Pimco’s Gross Says Fed May ‘Hint’ at QE3 at April Meeting
March 26 (Bloomberg) — Bill Gross, who runs the world’s biggest bond fund at Pacific Investment Management Co., said the Federal Reserve will probably signal it plans to arrange a third round of debt purchases when policy makers meet in April.
The end of tax breaks enacted by President George W. Bush and $1 trillion of mandatory federal budget cuts are raising concern that declining unemployment will give way to slower economic growth that requires support from the central bank. Policy makers under Chairman Ben S. Bernanke have purchased $2.3 trillion of Treasuries and mortgage debt in two rounds of so- called quantitative easing, known as QE1 and QE2, as they try to sustain the expansion.
The Fed is “likely to hint” at QE3 at its April 25 gathering, Gross wrote on Twitter.
Central bank policy makers upgraded the outlook for the U.S. economy at their March 13 meeting, while they reiterated their pledge to keep interest rates near zero until at least late 2014.
Treasury Returns
The statement helped send Treasuries to a 1.1 percent loss in March, heading for their steepest monthly decline since December 2010, based on Bank of America Merrill Lynch indexes. Ten-year yields climbed two basis points, or 0.02 percentage point, today to 2.26 percent as of 12:53 p.m. in Tokyo, according to Bloomberg Bond Trader prices.
Yields have risen from a record low of 1.67 percent on Sept. 23, yet they are still less than the average for the past decade of 3.87 percent.
Mortgage bonds are little changed in March, the Bank of America figures show, on speculation that another round of Fed purchases will focus on debt backed by home loans to bolster the housing market.
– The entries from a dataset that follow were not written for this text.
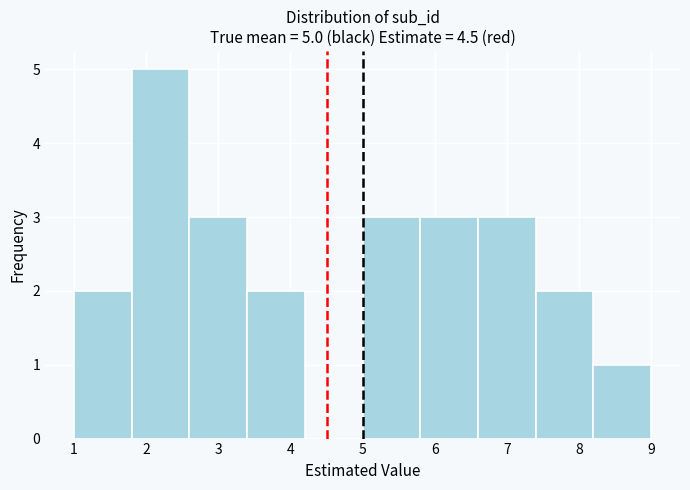

Which range on the x-axis has the tallest bar?

1.8 to 2.6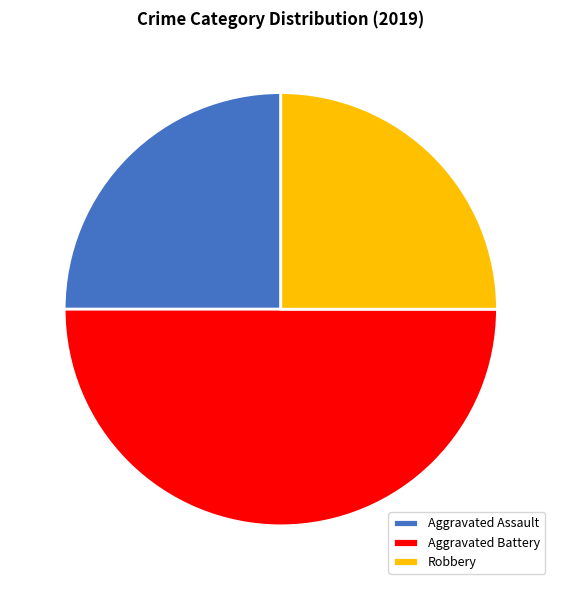

Approximately how many times larger is the value at Aggravated Battery compared to Aggravated Assault?

2.0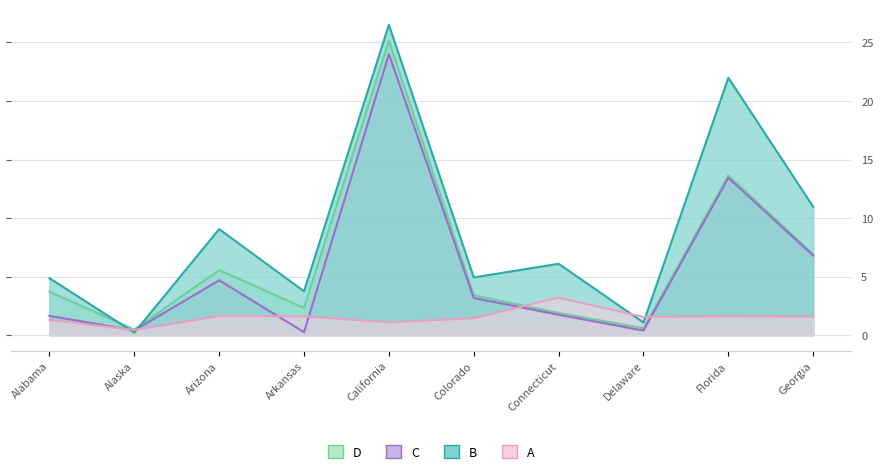

Where do Deaths and Active first cross each other?

Alabama and Alaska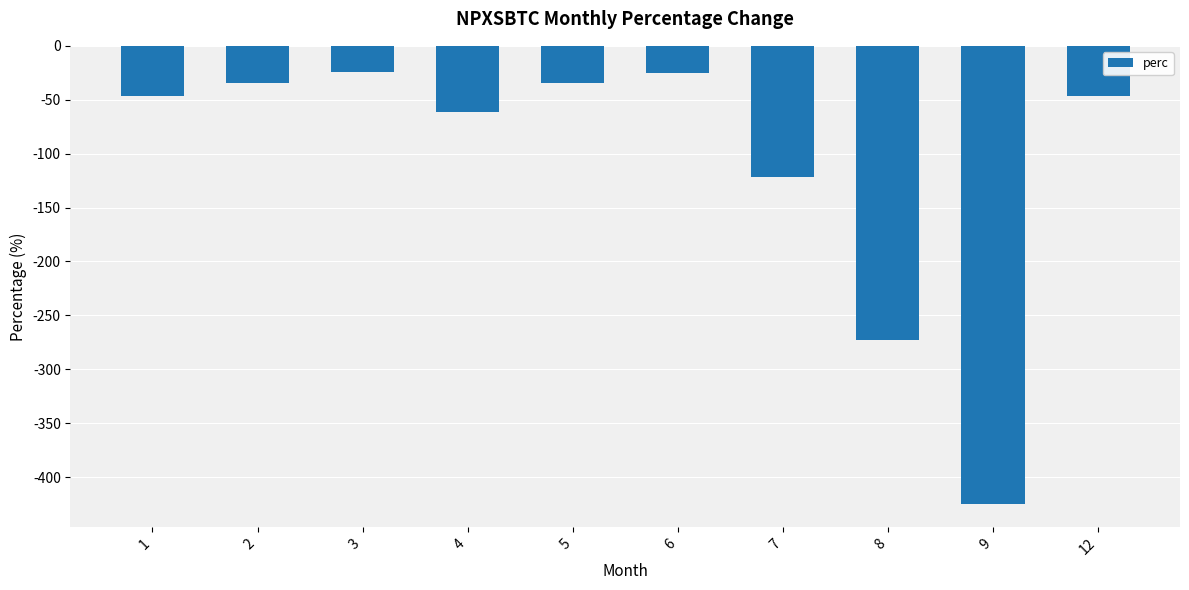

What is the value of the 9th bar from the left?

-425.0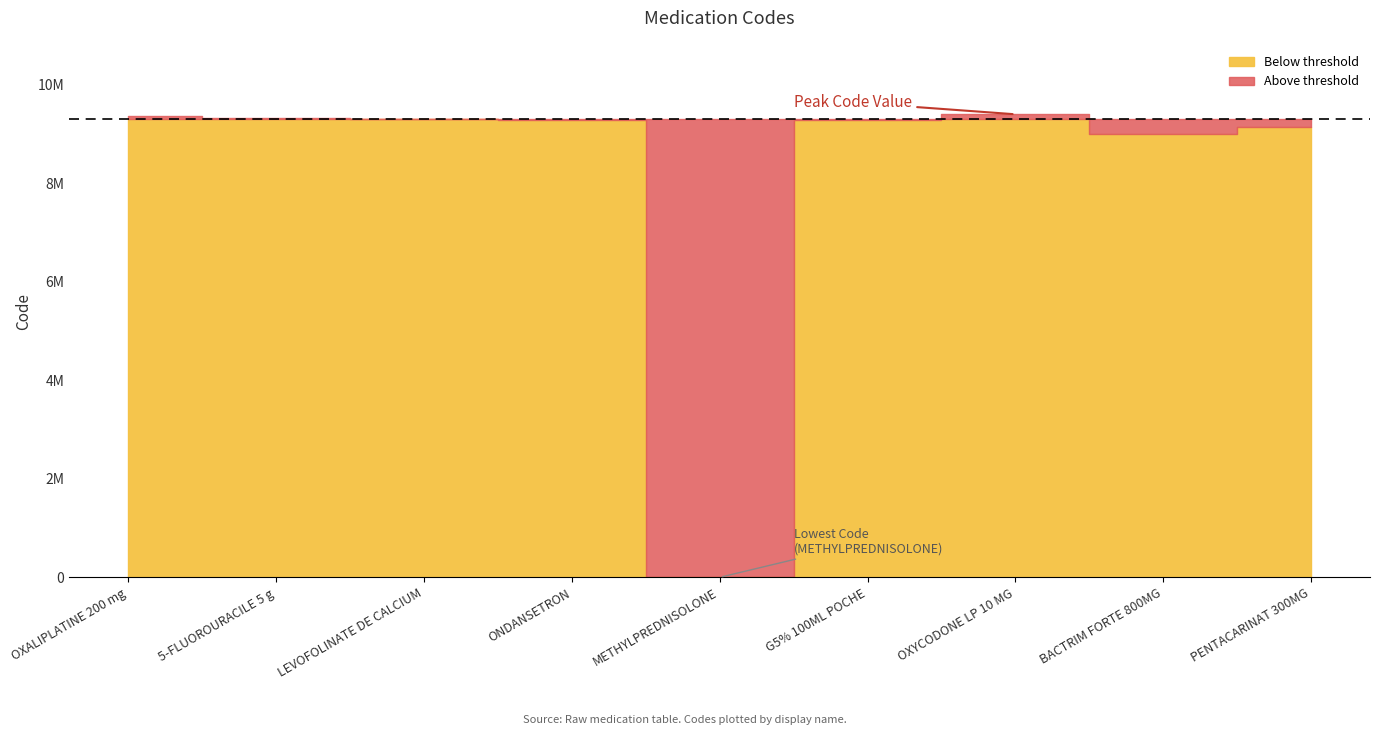

What is the label of the 2nd point from the left?

5-FLUOROURACILE 5 g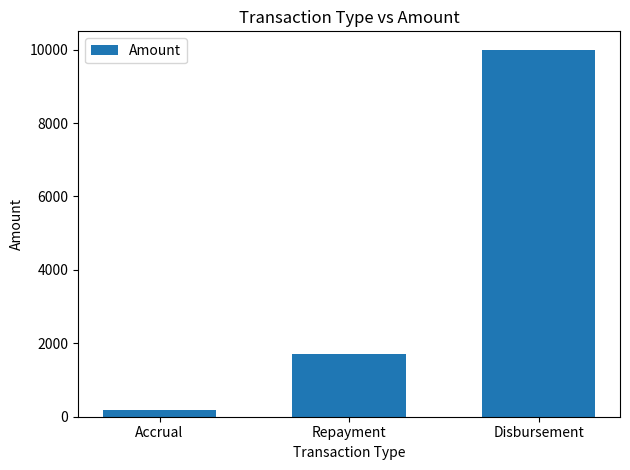

What is the sum of the values at Disbursement and Repayment?

11712.6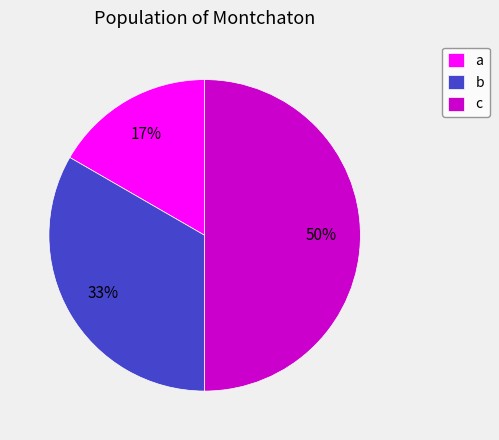

What is the smallest slice in the pie chart?

a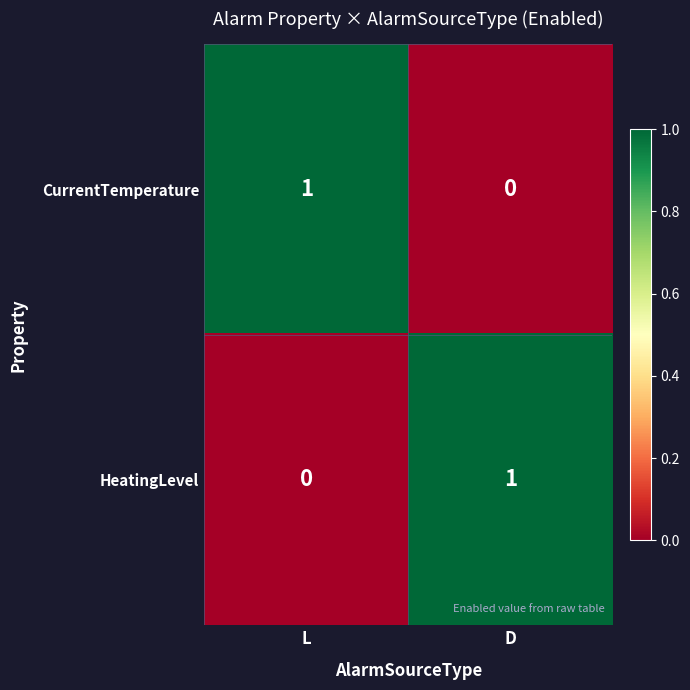

At which label does CurrentTemperature reach its minimum?

D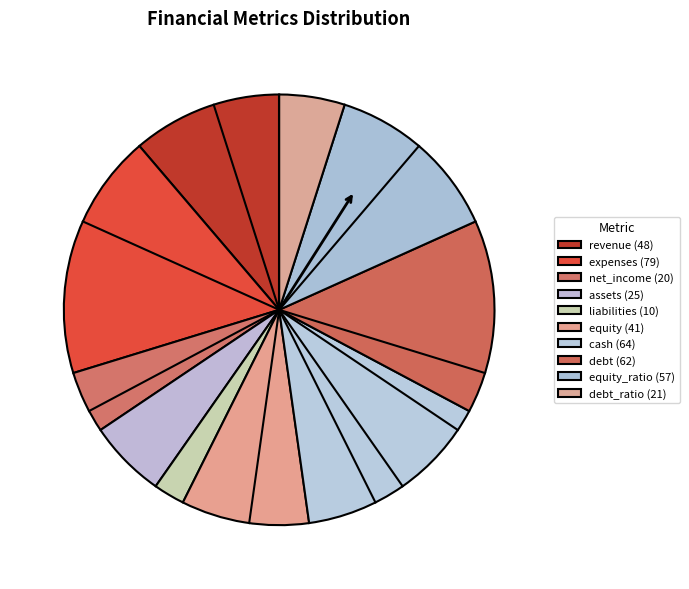

What is the largest slice in the pie chart?

expenses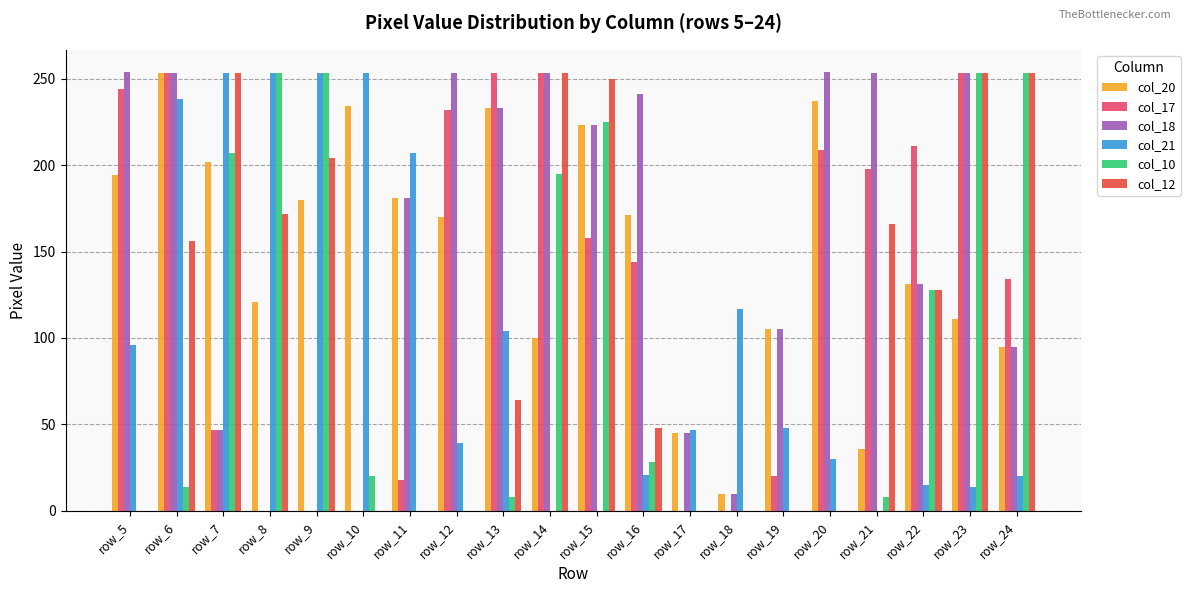

What is the difference between the col_20 values at row_6 and row_5?

59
Pimco’s $252 billion Total Return Fund reduced holdings of Treasuries last month for the first time since February 2011, when it cut its stake in the securities to zero.
Gross lowered the proportion of U.S. government securities in the fund to 37 percent of assets from 38 percent in January, according to a report on the company’s website. He raised mortgages to 52 from 50 percent.
The Total Return Fund earned 5.8 percent for investors over the past year, beating about half of its competitors, according to data compiled by Bloomberg. Pimco, based in Newport Beach, California, is a unit of Munich-based insurer Allianz SE.
Economic Improvement
U.S. joblessness has fallen to 8.3 percent, the lowest level in three years, according to the Labor Department. The Institute for Supply Management’s factory index shows 31 months of expansion.
Investors are questioning whether the gains can be sustained with the Bush-era income-tax cuts scheduled to expire at the end of this year, while $1 trillion in automatic government spending reductions will start taking effect in January if Congress doesn’t intervene.
“We’ve seen this story in 2010 and 2011, where it looks pretty good in the first half and then we have to change our tune in the second half,” said Robert Tipp, the chief investment strategist in Newark, New Jersey, at Prudential Financial Inc., which oversees $300 billion in bonds.
Housing reports last week showed a key part of the U.S. economy remains under pressure. The Commerce Department said March 23 that new home sales fell to a 313,000 annual pace in February, the slowest since October. Earlier in the week, the National Association of Realtors said existing-home sales eased to a 4.59 million rate last month from January’s 4.63 million.
Fed Policy
The central bank is pursuing a maturity-extension program announced in September to replace $400 billion of short-term debt in the Fed’s portfolio with longer-term securities. The program, known as Operation Twist, is scheduled to end in June.
Two Fed district bank presidents said the strengthening U.S. economy is reducing the need for additional monetary stimulus.
“As the U.S. economy continues to rebound and repair,” additional steps “may create an overcommitment to ultra-easy monetary policy,” St. Louis Fed President James Bullard said in a speech March 23 in Hong Kong. Atlanta Fed President Dennis Lockhart said the same day in Washington that “we should hold the balance sheet where it is for the time being and watch how the economy evolves.”
Lockhart votes on monetary policy this year, while Bullard votes in 2013.
Even with oil above $100 a barrel since the middle of February, the Fed’s preferred measure of gauging the outlook for inflation show consumer prices is less than its 10-year average.
The five-year, five-year forward breakeven rate, which projects the pace of price increases starting in 2017, was 2.73 percent last week. The average for the past decade is 2.76 percent.